--- Dataset excerpt Enclosed Below ---

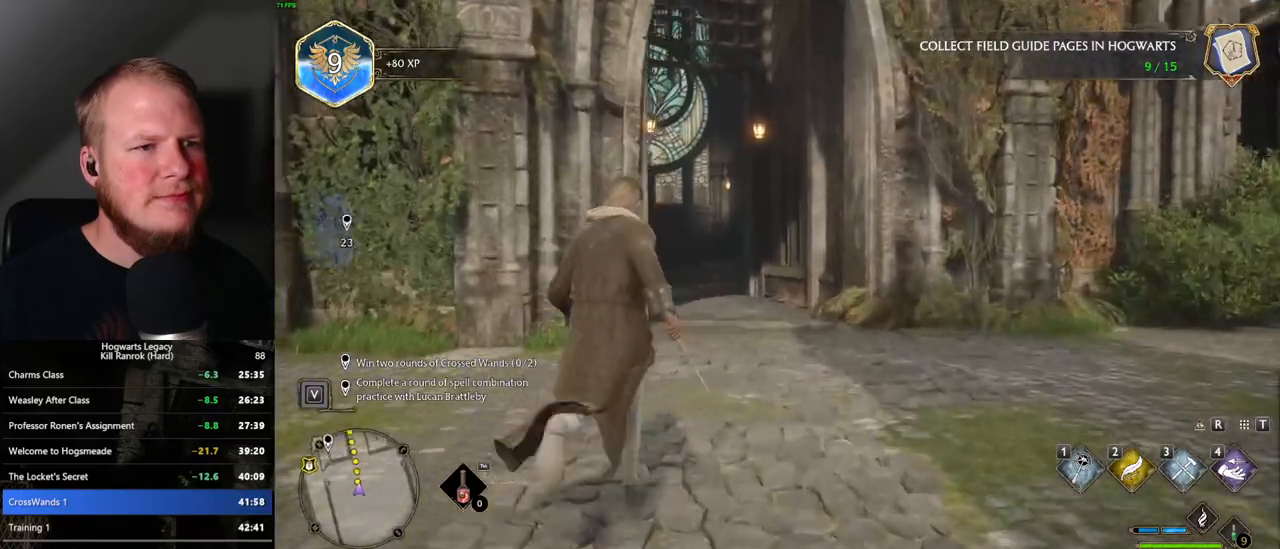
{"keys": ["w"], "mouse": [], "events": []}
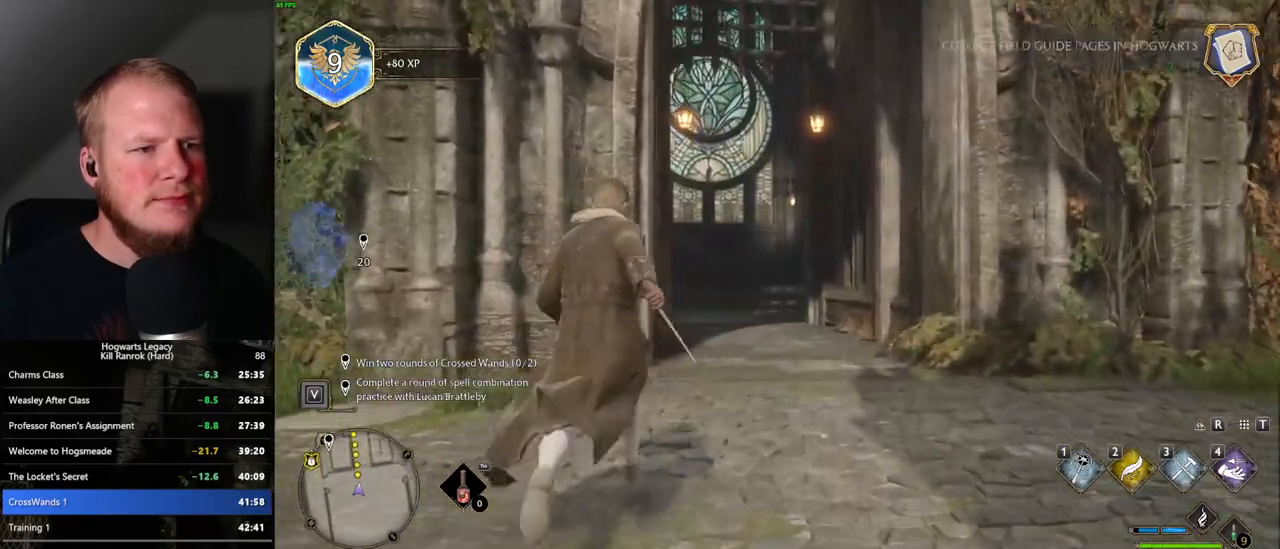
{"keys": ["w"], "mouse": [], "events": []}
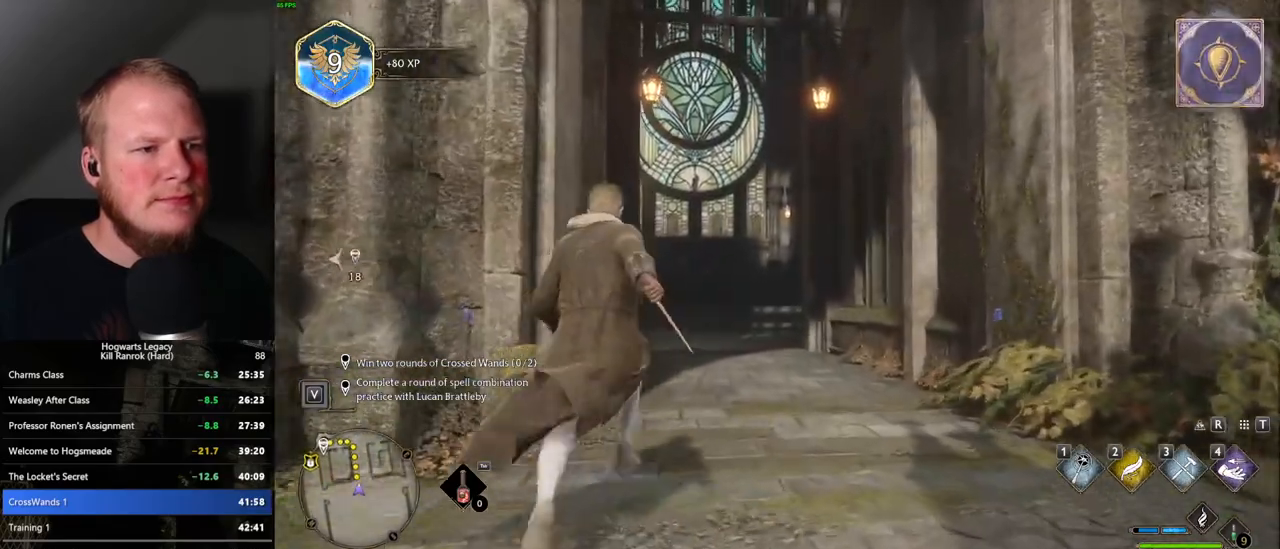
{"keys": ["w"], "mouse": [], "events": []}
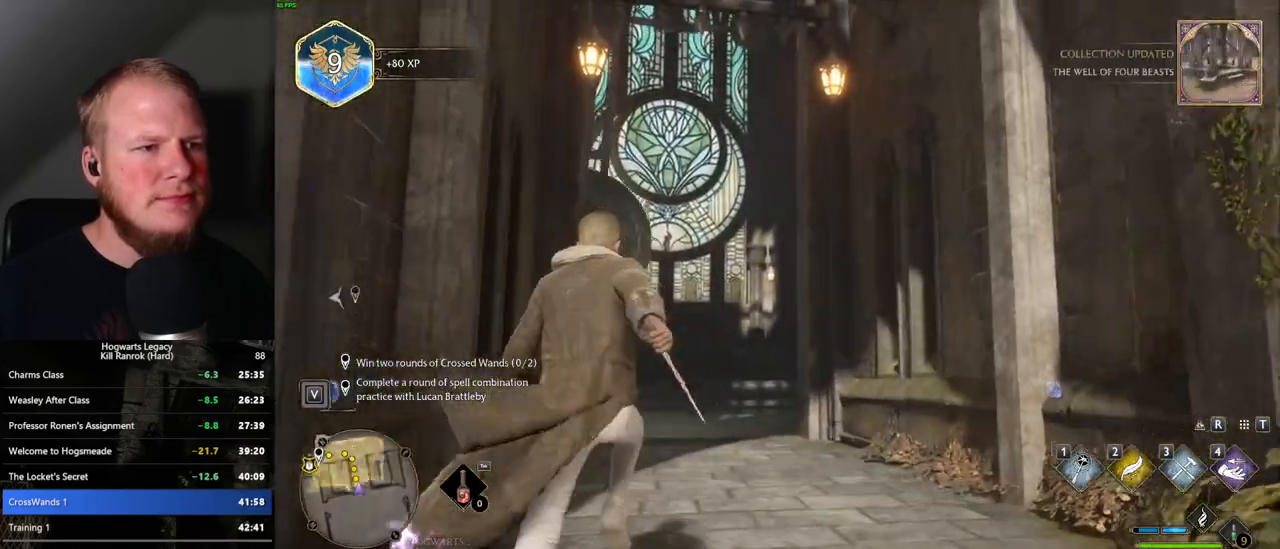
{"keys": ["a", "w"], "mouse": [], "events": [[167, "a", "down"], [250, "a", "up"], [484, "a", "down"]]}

--- End of Enclosed Dataset excerpt ---

_What this task involves_: Please give the material above again in full, with no pictures in your version.

_Answer area_:
{"keys": ["w"], "mouse": [], "events": []}
{"keys": ["w"], "mouse": [], "events": []}
{"keys": ["w"], "mouse": [], "events": []}
{"keys": ["a", "w"], "mouse": [], "events": [[167, "a", "down"], [250, "a", "up"], [484, "a", "down"]]}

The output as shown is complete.